I was always the good, sensible daughter. I rarely fought with my brother. I took care of him the way my mom expected a mature older sister would. The chicken legs always landed in his bowl. He picked the TV shows. On our way to and from school, I pedalled while he sat on the back of my bike. Though only two years apart, I felt more like his ‘little mom’ than his sister. All that care made him soft, helpless, and endlessly weepy. But one day, for the first time in my nine-year-old life, I rebelled. Because of Little Blue.
Little
Blue wasn’t just any mechanical pencil. And she certainly didn’t belong to my
brother. Our math teacher had promised her to the top scorer in the
speed-calculation contest. When Teacher Li held her up, sunlight hit her just
right. Her metallic blue body gleamed. The golden Monkey King on the barrel
winked at me. The ribbed grip seemed made for my fingers. 0.7mm lead was my
favorite. The moment our eyes met, I knew: we were meant to be.
For
a whole week, I hunched over the dinner table, drilling calculations. The stack
of scrap paper grew taller each night. In the final contest, I beat second
place by one point. One question. But I won her. I held her in my palm and
realized my hand was damp with sweat. She was mine. Only mine.
At
home, I opened my pencil case and my brother grabbed her. Rough. Shameless.

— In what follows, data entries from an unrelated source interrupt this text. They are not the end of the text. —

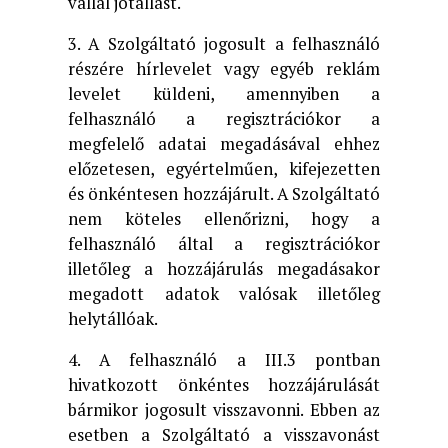
vállal jótállást.
3. A Szolgáltató jogosult a felhasználó
részére hírlevelet vagy egyéb reklám
levelet küldeni, amennyiben a
felhasználó a regisztrációkor a
megfelelő adatai megadásával ehhez
előzetesen, egyértelműen, kifejezetten
és önkéntesen hozzájárult. A Szolgáltató
nem köteles ellenőrizni, hogy a
felhasználó által a regisztrációkor
illetőleg a hozzájárulás megadásakor
megadott adatok valósak illetőleg
helytállóak.
4. A felhasználó a III.3 pontban
hivatkozott önkéntes hozzájárulását
bármikor jogosult visszavonni. Ebben az
esetben a Szolgáltató a visszavonást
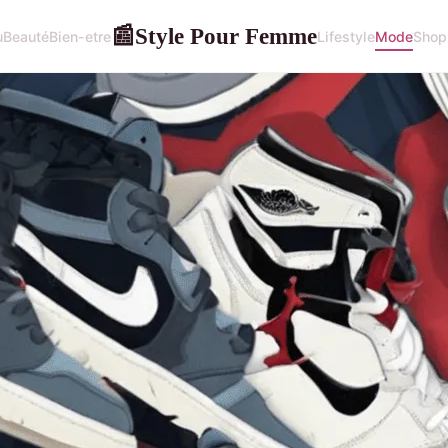
Style Pour Femme
📰
u
Beauté
Bien-etre
Lifestyle
Mode
Shop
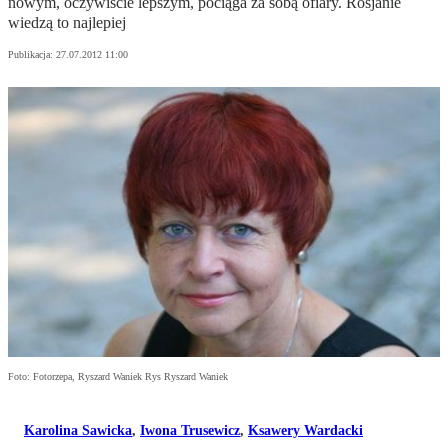
nowym, oczywiście lepszym, pociąga za sobą ofiary. Rosjanie
wiedzą to najlepiej
Publikacja:
27.07.2012 11:00
Foto: Fotorzepa, Ryszard Waniek Rys Ryszard Waniek
Karolina Sawicka
,
Iwona Trusewicz
,
Ksawery Wardacki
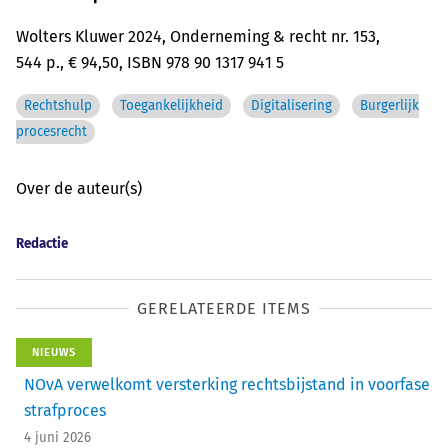
Wolters Kluwer 2024, Onderneming & recht nr. 153,
544 p., € 94,50, ISBN 978 90 1317 941 5
Rechtshulp
Toegankelijkheid
Digitalisering
Burgerlijk
procesrecht
Over de auteur(s)
Redactie
GERELATEERDE ITEMS
NIEUWS
NOvA verwelkomt versterking rechtsbijstand in voorfase
strafproces
4 juni 2026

I seized his collar, wrestled his hand,
pried at his fingers. I won. Physically, this time. He screamed so loud my mom
came running. She ordered me to give Little Blue to him. I needed to ‘learn
to share.’ I had to ‘be
a good sister’ and ‘let him have it.’
I looked at his
snot-slick grin, my mom’s flaring nostrils and furrowed brow, then at Monkey
King’s triumphant smile. I clenched Little Blue and bolted. In a weedy lot
filled with dandelions, we held our wedding. A grasshopper officiated.
Dandelion fluff floated like confetti. Halfway through the ceremony, we were
caught. ‘You need to learn to share,’
my mom said as she took Little Blue away.
What was torn apart that day wasn’t just a pencil and a girl, but a child’s last belief in being good.